Aunque «Bud» a penas había conectado manos claras en toda la pelea hasta entonces, en el cuarto asalto comenzaría a manejar su mano izquierda mucho mejor y conectaría golpes con cierto poder. Esto sólo sería un avance de lo que sucedería en el quinto asalto, cuando el estadounidense se anotó dos knockdowns. En el primero se pudo alegar un mal posicionamiento de piernas de un Postol empujado por un hook zurdo. Pero en el segundo el campeón WBO anotaría un potente hook zurdo a la contra que desequilibró a Postol y le llevó, a la vez que huía, a poner las manos en la lona. Sea como sea, estas caídas no llevaron a Crawford a tomar mayores riesgos sino que se mantendría calmada y cómodamente en el exterior del ring aguardando al veredicto de los jueces, a pesar de que cada puño que conectaba con precisión parecía dañar a un Postol sin encaje. 

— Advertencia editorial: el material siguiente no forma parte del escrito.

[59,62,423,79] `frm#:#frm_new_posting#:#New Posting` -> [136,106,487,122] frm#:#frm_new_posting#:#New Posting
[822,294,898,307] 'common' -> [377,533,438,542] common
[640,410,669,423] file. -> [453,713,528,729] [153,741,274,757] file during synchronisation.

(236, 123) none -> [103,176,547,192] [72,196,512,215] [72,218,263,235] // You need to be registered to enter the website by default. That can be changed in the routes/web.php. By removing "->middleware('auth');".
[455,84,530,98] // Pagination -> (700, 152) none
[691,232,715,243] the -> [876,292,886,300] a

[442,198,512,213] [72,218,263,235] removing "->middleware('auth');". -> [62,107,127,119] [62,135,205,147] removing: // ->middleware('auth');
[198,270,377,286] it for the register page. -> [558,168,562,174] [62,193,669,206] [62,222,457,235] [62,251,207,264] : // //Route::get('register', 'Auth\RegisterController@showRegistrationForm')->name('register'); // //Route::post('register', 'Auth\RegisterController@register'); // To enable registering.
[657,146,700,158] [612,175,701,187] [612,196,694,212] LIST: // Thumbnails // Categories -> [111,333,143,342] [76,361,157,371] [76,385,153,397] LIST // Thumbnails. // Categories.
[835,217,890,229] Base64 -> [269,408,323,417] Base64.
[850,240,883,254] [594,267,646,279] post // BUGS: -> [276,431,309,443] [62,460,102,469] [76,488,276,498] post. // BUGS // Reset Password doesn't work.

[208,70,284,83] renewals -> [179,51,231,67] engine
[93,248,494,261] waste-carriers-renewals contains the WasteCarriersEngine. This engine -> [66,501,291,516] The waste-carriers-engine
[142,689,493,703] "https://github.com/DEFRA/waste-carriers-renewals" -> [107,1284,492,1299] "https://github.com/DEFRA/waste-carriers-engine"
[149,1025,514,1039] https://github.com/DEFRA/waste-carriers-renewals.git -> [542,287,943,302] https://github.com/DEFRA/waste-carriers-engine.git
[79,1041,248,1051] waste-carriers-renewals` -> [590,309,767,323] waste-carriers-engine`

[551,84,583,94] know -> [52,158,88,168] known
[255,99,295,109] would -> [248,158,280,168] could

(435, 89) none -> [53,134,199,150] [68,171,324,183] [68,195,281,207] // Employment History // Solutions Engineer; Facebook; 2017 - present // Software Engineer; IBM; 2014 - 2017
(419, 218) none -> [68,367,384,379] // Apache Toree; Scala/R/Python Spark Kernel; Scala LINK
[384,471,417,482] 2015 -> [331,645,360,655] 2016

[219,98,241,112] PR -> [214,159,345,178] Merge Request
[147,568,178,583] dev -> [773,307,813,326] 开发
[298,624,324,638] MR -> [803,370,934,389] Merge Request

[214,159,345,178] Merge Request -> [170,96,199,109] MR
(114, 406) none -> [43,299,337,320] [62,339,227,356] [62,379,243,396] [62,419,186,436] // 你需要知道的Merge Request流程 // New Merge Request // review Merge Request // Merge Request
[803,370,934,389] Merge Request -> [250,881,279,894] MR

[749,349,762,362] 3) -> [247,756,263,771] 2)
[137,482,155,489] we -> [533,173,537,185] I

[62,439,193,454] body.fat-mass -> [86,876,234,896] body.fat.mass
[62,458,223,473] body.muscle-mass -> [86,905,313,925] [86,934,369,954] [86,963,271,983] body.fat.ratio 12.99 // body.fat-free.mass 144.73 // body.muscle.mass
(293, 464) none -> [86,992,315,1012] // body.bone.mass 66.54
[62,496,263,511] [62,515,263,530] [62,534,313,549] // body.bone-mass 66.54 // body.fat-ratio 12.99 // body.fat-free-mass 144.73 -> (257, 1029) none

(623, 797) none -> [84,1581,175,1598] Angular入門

Por su parte al monarca WBC ni le servía su ventaja en altura ni su iniciativa, dado que sus puños seguían siendo lanzados en bajísmo número, aún menor después de las caídas. Por ello a Crawford le bastaba con escoger los golpes y aprovechar los desequilibrios en el avance de su adversario para tocarlo con flojos directos y hooks diestros no más potentes. Finalmente, sabiendo que la victoria ya se le había escapado, en el onceavo episodio Postol trataría de mostrase algo más agresivo aunque, sin capacidad para ofrecer una variación, su frustración se traduciría en un golpe en la nuca que le supuso el descuento de un punto. Tras este último intento fallido, y con el doceavo episodio concluyendo después de algunos absurdos gestos chulescos de Crawford, el enfrentamiento llegó a su fin, consiguiendo éste la victoria por decisión unánime y cartulinas de 118-107 doble y un 117-108. Con ello Terence Crawford 29(20KO)-0 se convertía en campeón mundial unificado superligero WBC y WBO, se afianzaba como número 1 de la división y se posicionaba como el posible rival de Manny Pacquiao en su retorno a los cuadriláteros tras un brevísimo retiro.


Dejando de lado el hecho de que la pelea ante Pacquiao podría ser bastante más mala de lo que los críticos esperan, el hecho es que difícilmente Crawford pueda ser contado como parte del top 5 libra por libra con este triunfo solvente pero deslucidísimo, ofreciendo algunos rounds verdaderamente aburridos y marcados por el oportunismo, episodios que fueron peores que los generados en muchas ocasiones por el criticadísimo Guillermo Rigondeaux. Y es que ante un Postol 28(12KO)-1 decepcionante y sin recursos, Crawford se limitó a hacer lo justo para vencer, siguiendo con la línea ya marcada con anterioridad en sus choques ante Lundy, Jean y Dulorme, por lo que sólo con una gran victoria en un destacado duelo de finales de año, el imbatido número 1 superligero podrá merecer la condición de top 5 libra por libra, actualmente sólo sustentada de una forma resultadista y cuestionable.